A los 99 años, Martina volvía a pisar el umbral de la vida, aquella que se muestra traviesa, despreocupada y risueña, pues la vida es juego, y los juegos, entre niñas, divertidos casi siempre son, pero no sin alguien con quien compartir horas de aventuras, no sin alguien de quien cuidar, acariciar, querer.
Eran días de fiesta, para Martina y su fiel compañera Magnolia; y por supuesto, también para la muerte que siempre ronda y nunca deja de jugar. Y entre jardines de rosas y cartuchos, ellas jugaban, Martina cantaba, Magnolia corría, y la muerte… ah! la muerte, ella tan solo sonreía.
Pero el juego tarde o temprano termina. Un día la niña Martina se quedó dormida y ya no quiso despertar. ¿Y Magnolia?… ¿qué hacer con Magnolia?, ¿qué será de la tierna Magnolia? ¡Ay! Magnolia… Magnolia… Fue la preocupación doliente, latente, era el lamento vivo, el dolor encarnado de quienes no les queda otra más que contemplar, cómo a veces la muerte inequívoca que va a por uno que son dos, se lleva tan sólo a uno.

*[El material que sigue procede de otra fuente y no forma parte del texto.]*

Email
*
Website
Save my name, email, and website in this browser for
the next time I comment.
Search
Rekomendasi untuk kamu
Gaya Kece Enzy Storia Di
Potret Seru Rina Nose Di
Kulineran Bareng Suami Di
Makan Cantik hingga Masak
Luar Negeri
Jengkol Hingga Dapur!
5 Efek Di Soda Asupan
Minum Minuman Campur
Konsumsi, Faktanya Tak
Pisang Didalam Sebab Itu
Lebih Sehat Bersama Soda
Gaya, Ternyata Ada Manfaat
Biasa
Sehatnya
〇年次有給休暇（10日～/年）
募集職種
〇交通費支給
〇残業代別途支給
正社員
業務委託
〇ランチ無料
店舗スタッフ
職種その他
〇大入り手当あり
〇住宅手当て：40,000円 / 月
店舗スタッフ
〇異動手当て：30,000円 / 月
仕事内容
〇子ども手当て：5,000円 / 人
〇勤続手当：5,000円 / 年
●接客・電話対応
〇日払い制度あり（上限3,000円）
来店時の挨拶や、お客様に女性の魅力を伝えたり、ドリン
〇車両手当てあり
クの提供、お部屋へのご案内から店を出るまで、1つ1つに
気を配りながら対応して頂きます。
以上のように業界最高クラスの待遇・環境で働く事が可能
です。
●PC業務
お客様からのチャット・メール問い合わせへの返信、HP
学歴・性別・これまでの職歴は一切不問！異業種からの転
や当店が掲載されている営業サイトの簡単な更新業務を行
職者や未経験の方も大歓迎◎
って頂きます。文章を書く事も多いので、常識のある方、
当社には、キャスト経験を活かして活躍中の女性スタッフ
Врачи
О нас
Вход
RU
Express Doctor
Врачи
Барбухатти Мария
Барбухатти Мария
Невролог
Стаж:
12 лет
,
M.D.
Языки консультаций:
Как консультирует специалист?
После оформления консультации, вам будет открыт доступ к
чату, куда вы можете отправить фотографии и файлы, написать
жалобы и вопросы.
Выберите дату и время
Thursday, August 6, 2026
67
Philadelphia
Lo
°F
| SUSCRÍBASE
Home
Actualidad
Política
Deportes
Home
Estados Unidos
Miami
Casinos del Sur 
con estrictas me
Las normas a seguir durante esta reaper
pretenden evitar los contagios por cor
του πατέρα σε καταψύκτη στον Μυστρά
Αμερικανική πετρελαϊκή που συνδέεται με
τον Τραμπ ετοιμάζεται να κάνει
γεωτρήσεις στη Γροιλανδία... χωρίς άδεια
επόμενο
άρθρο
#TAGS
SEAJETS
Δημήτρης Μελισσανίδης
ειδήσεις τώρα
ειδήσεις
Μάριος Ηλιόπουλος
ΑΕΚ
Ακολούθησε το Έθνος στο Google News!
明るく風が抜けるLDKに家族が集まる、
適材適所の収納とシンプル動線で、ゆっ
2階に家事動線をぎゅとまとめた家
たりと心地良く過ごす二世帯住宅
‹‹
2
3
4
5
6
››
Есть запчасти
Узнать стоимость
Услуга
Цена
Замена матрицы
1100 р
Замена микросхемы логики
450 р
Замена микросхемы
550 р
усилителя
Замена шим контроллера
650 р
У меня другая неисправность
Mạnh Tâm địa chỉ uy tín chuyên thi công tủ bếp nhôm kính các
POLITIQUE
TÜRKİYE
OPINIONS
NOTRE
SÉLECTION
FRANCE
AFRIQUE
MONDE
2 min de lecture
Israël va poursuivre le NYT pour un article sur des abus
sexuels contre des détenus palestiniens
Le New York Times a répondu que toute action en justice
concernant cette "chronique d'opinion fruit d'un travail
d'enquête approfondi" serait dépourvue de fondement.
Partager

Los vecinos y los amigos, como es costumbre, llegaron al duelo, y al café, y a las galletas, y a las roscas, y al cabrito. La gente ayuda en momentos así, obliga a la sensatez de la familia que tiene que resignarse a ver que la vida continúa, que hay cosas que atender, platos que lavar, camas que tender, salas que barrer, sillas que tomar prestadas… uf! La vida continúa, y los seres queridos se van o se tienen que ir, como Martina o como Magnolia, pues sin Martina, la inocente Magnolia con su pelo algodonoso no sería más que paño de lágrimas y mocos… Magnolia tendría que morir.
Y así, el cuerpo de la niña Martina fue velado, y el de Magnolia, siendo oveja, sirvió para el cabrito y el café.
Martina llamó, Magnolia acudió, ¿y la muerte?... ¡ah! La muerte… ella, tan sólo, sonrió.